The Society’s excavations, and more recent geophysical survey undertaken by Dr Wilkes of Bournemouth University, shed new light on the Neolithic structure of the hillfort and showed that the interior contained circular houses and other structures, typical of the Iron Age. The finds from the Society’s excavations are looked after by the Royal Albert Memorial Museum in Exeter, where many of them can be seen on display.
Excavations by Professor Malcolm Todd in the 1980s confirmed more of the hillfort’s complex past. During the conquest of the South West around 50 AD, the Roman army re-occupied this strong defensive position for a short time before establishing a longer-lived fortification just west of present-day Honiton.
Hembury Hill is a very special place, combining natural beauty and historic significance. You can still stand on its Iron Age ramparts today and look out over the surrounding countryside, much as our ancestors would have done over two thousand years ago.
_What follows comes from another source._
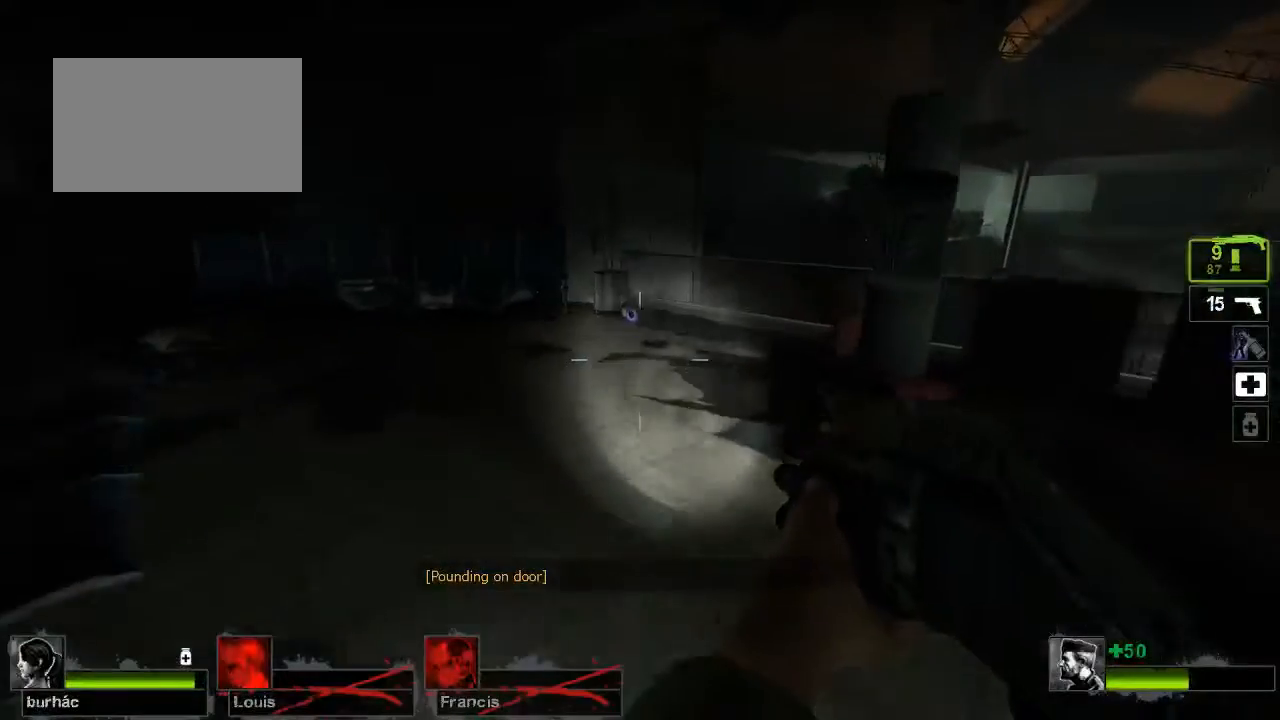
{"keys": ["w"], "mouse": [], "events": []}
Historic England is delighted to have played a part in securing its future.
Managing the site
Historic England and the DAS, along with many partners and dedicated volunteers, have been involved in the management of Hembury Hillfort for many years.
In 2008, Hembury was in poor condition with limited access, leading to its addition to Historic England’s Heritage at Risk register. Subsequently, a Countryside Stewardship Scheme was agreed upon for the site, which secured funding from Natural England to support management works at the hillfort. Historic England also funded conservation works and other improvements, including new signage.
The Society and Bournemouth University carried out a geophysical survey of the entire interior of the monument in 2016, with funding from Devon County Council, to inform decisions about the site’s future management. This also produced crucial new information about the hillfort’s history.
Following years of careful conservation, Hembury Hillfort was removed from the Heritage at Risk register in 2018. The Society continues to organise working parties to control scrub growth and carry out archaeological fieldwork.
The DAS hopes to manage the site for its nature conservation and archaeological significance. To this end, it has recently signed a Memorandum of Understanding with the Devon Wildlife Trust, intending to secure joint management. The DAS will work with Devon County Council, the Devon Wildlife Trust, and the Blackdown Hills AONB Partnership to achieve this.
Historic England has recently awarded £15,000 for a three-year management agreement for the site. The funding is to support the DAS in regularly maintaining the hillfort, including managing vegetation, which can damage archaeological deposits, and maintaining a healthy grass cover.
Hembury Hillfort is open to visitors using public rights of way as long as they respect its archaeological and nature conservation importance.